• Extracted records:
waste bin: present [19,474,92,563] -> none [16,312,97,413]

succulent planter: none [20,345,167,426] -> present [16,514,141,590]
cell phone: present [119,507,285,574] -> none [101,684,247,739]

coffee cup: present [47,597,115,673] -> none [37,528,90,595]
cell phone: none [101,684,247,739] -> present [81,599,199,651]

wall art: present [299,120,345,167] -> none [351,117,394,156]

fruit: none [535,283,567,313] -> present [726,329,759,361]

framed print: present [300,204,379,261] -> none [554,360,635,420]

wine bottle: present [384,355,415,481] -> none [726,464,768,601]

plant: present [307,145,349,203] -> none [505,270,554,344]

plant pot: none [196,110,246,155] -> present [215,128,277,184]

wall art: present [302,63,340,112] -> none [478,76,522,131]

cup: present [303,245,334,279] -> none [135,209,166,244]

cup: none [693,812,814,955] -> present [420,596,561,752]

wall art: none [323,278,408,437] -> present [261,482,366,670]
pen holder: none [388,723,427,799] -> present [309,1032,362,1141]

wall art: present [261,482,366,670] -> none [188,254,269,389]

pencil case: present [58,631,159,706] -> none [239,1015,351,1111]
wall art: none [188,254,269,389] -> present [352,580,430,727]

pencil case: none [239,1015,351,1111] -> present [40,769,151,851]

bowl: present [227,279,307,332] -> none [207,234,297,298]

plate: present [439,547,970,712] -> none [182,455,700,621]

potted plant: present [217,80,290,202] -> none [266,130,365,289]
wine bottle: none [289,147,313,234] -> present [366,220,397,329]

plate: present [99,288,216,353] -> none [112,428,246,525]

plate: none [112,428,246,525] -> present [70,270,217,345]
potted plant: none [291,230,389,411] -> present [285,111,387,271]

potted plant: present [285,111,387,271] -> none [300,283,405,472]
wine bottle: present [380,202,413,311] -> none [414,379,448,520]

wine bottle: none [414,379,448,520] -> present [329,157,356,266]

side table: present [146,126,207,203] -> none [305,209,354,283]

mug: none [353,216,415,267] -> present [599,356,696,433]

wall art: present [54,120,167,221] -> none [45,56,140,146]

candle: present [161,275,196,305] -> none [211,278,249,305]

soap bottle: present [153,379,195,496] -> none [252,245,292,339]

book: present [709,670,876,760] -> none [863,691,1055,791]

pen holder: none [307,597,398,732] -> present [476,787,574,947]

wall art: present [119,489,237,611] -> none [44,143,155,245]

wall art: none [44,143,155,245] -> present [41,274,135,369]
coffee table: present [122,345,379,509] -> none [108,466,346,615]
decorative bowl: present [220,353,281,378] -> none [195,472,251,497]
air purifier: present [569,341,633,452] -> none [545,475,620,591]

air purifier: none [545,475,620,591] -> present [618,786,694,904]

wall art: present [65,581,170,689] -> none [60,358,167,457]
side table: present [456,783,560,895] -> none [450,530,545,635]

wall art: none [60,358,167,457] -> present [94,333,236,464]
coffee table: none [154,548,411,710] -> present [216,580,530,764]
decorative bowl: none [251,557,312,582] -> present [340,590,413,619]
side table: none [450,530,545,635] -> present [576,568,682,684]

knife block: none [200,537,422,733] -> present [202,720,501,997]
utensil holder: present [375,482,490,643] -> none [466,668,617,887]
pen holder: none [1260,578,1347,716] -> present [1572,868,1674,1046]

• Exercise requirements: State the number of lines in the records that include "wine", and write nothing else.

• Worked solution: 4